El presidente de Estados Unidos, Donald Trump, ha afirmado que las fuerzas militares estadounidenses han capturado al presidente de Venezuela, Nicolás Maduro, y que éste, junto a su esposa, ha sido trasladado fuera del país. El anuncio fue realizado a través de su cuenta en la red social Truth Social, donde indicó que ofrecerá una rueda de prensa este sábado en su residencia de Mar-a-Lago, Florida.
En paralelo, senadores demócratas de Estados Unidos condenaron los ataques aéreos ejecutados en territorio venezolano y cuestionaron la legalidad y justificación de la operación. Rubén Gallego, senador por Arizona, afirmó en X que la acción constituye una guerra ilegal y criticó el papel internacional del país, señalando que "no hay ninguna razón" para intervenir militarmente en Venezuela.
Otro legislador demócrata, Brian Schatz, senador por Hawái, señaló que Estados Unidos no tiene intereses vitales en Venezuela que justifiquen un conflicto bélico.

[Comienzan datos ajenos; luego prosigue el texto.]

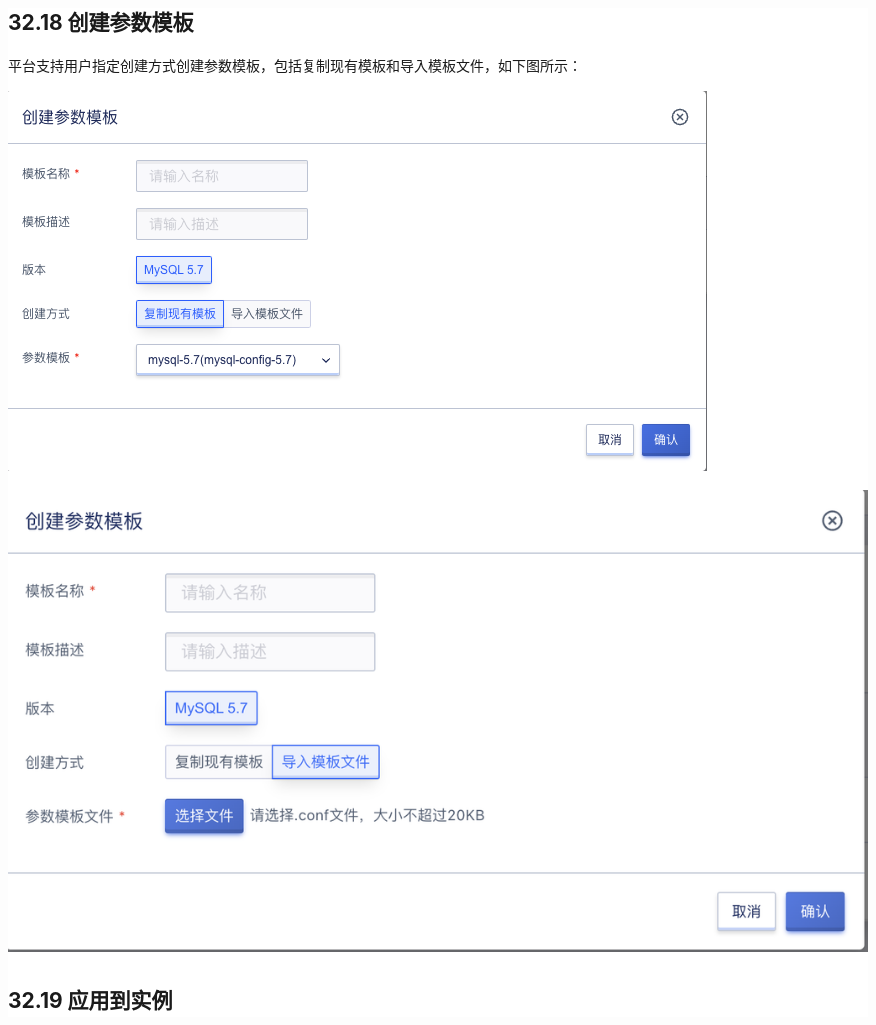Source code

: ## 32.18 创建参数模板

平台支持用户指定创建方式创建参数模板，包括复制现有模板和导入模板文件，如下图所示：

![](../images/userguide/createmysqltemplate1.png)

![](../images/userguide/createmysqltemplate2.png)

## 32.19 应用到实例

En su mensaje, aseguró que la situación demuestra "una aventura estúpida" y criticó la falta de información oficial para la ciudadanía estadounidense sobre la operación.
La Casa Blanca no se ha pronunciado de forma oficial sobre los acontecimientos, aunque medios estadounidenses como CBS y Fox News confirmaron que Trump ordenó los ataques aéreos dentro de Venezuela hace varios días, según indicaron dos funcionarios consultados por los canales de televisión.
En Venezuela, durante la noche se registraron explosiones en Caracas, así como incidentes en la ciudad de Maracaibo y en la base militar de El Libertador, considerada la más importante del país. Estas acciones habrían coincidido con la operación que, según Trump, condujo a la captura del presidente venezolano.
El Gobierno de Nicolás Maduro emitió un comunicado en el que responsabiliza directamente a Estados Unidos de los ataques y condena la intervención en el territorio venezolano, describiendo la acción como una agresión militar contra la soberanía nacional.
Reacciones a nivel internacional
Desde Cuba, el presidente Miguel Díaz-Canel calificó la operación como un "criminal ataque" y advirtió que la región pacífica está siendo agredida. Por su parte, el canciller cubano, Bruno Rodríguez, condenó "enérgicamente la agresión militar en curso de EE. UU." y sostuvo que los bombardeos contra Caracas y otras localidades constituyen actos cobardes hacia un país que no ha agredido a Estados Unidos ni a ninguna otra nación.
La escalada militar se produce en medio de crecientes tensiones entre Washington y Caracas, con Estados Unidos reiterando su presión sobre el Gobierno venezolano en el marco de su política hacia el país latinoamericano.